§ **Exercise instructions**
Could you repeat the lines below word for word, from the very first line through the line containing "this city since"?

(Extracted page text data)
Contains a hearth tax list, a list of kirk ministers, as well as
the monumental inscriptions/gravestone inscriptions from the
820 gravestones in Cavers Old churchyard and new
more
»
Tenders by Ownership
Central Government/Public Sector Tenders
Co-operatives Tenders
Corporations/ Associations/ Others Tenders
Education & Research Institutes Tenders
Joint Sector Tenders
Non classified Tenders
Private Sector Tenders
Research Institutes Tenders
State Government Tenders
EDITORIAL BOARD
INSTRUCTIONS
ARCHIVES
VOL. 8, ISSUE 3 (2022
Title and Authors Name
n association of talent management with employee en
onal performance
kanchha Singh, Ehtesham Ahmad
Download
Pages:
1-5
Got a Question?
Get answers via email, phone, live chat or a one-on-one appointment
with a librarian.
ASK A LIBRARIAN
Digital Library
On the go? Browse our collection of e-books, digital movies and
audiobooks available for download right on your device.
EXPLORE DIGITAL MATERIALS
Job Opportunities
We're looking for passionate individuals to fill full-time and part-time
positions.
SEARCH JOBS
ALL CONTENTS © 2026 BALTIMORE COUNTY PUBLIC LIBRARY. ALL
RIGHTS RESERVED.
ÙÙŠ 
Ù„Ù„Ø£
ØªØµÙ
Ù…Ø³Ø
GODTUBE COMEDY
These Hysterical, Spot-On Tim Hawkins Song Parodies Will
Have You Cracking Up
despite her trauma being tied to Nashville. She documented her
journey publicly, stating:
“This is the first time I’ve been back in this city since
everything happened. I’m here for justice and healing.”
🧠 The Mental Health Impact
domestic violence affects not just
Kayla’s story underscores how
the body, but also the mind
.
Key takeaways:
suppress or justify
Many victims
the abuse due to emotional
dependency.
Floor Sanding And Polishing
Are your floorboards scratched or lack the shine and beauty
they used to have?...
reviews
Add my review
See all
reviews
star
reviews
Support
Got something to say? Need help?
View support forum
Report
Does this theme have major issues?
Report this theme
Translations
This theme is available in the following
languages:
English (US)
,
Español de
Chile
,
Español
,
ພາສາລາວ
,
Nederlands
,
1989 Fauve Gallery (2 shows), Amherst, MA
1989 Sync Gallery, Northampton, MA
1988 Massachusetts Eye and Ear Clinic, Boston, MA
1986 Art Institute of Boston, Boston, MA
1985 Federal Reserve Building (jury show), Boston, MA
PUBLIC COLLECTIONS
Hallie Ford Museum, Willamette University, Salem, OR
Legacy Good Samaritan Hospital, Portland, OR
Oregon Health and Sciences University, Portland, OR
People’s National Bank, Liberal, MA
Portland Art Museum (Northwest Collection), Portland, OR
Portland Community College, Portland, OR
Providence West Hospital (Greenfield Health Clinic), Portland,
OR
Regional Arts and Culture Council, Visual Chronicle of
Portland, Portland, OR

§ **Exercise solution**
Contains a hearth tax list, a list of kirk ministers, as well as
the monumental inscriptions/gravestone inscriptions from the
820 gravestones in Cavers Old churchyard and new
more
»
Tenders by Ownership
Central Government/Public Sector Tenders
Co-operatives Tenders
Corporations/ Associations/ Others Tenders
Education & Research Institutes Tenders
Joint Sector Tenders
Non classified Tenders
Private Sector Tenders
Research Institutes Tenders
State Government Tenders
EDITORIAL BOARD
INSTRUCTIONS
ARCHIVES
VOL. 8, ISSUE 3 (2022
Title and Authors Name
n association of talent management with employee en
onal performance
kanchha Singh, Ehtesham Ahmad
Download
Pages:
1-5
Got a Question?
Get answers via email, phone, live chat or a one-on-one appointment
with a librarian.
ASK A LIBRARIAN
Digital Library
On the go? Browse our collection of e-books, digital movies and
audiobooks available for download right on your device.
EXPLORE DIGITAL MATERIALS
Job Opportunities
We're looking for passionate individuals to fill full-time and part-time
positions.
SEARCH JOBS
ALL CONTENTS © 2026 BALTIMORE COUNTY PUBLIC LIBRARY. ALL
RIGHTS RESERVED.
ÙÙŠ 
Ù„Ù„Ø£
ØªØµÙ
Ù…Ø³Ø
GODTUBE COMEDY
These Hysterical, Spot-On Tim Hawkins Song Parodies Will
Have You Cracking Up
despite her trauma being tied to Nashville. She documented her
journey publicly, stating:
“This is the first time I’ve been back in this city since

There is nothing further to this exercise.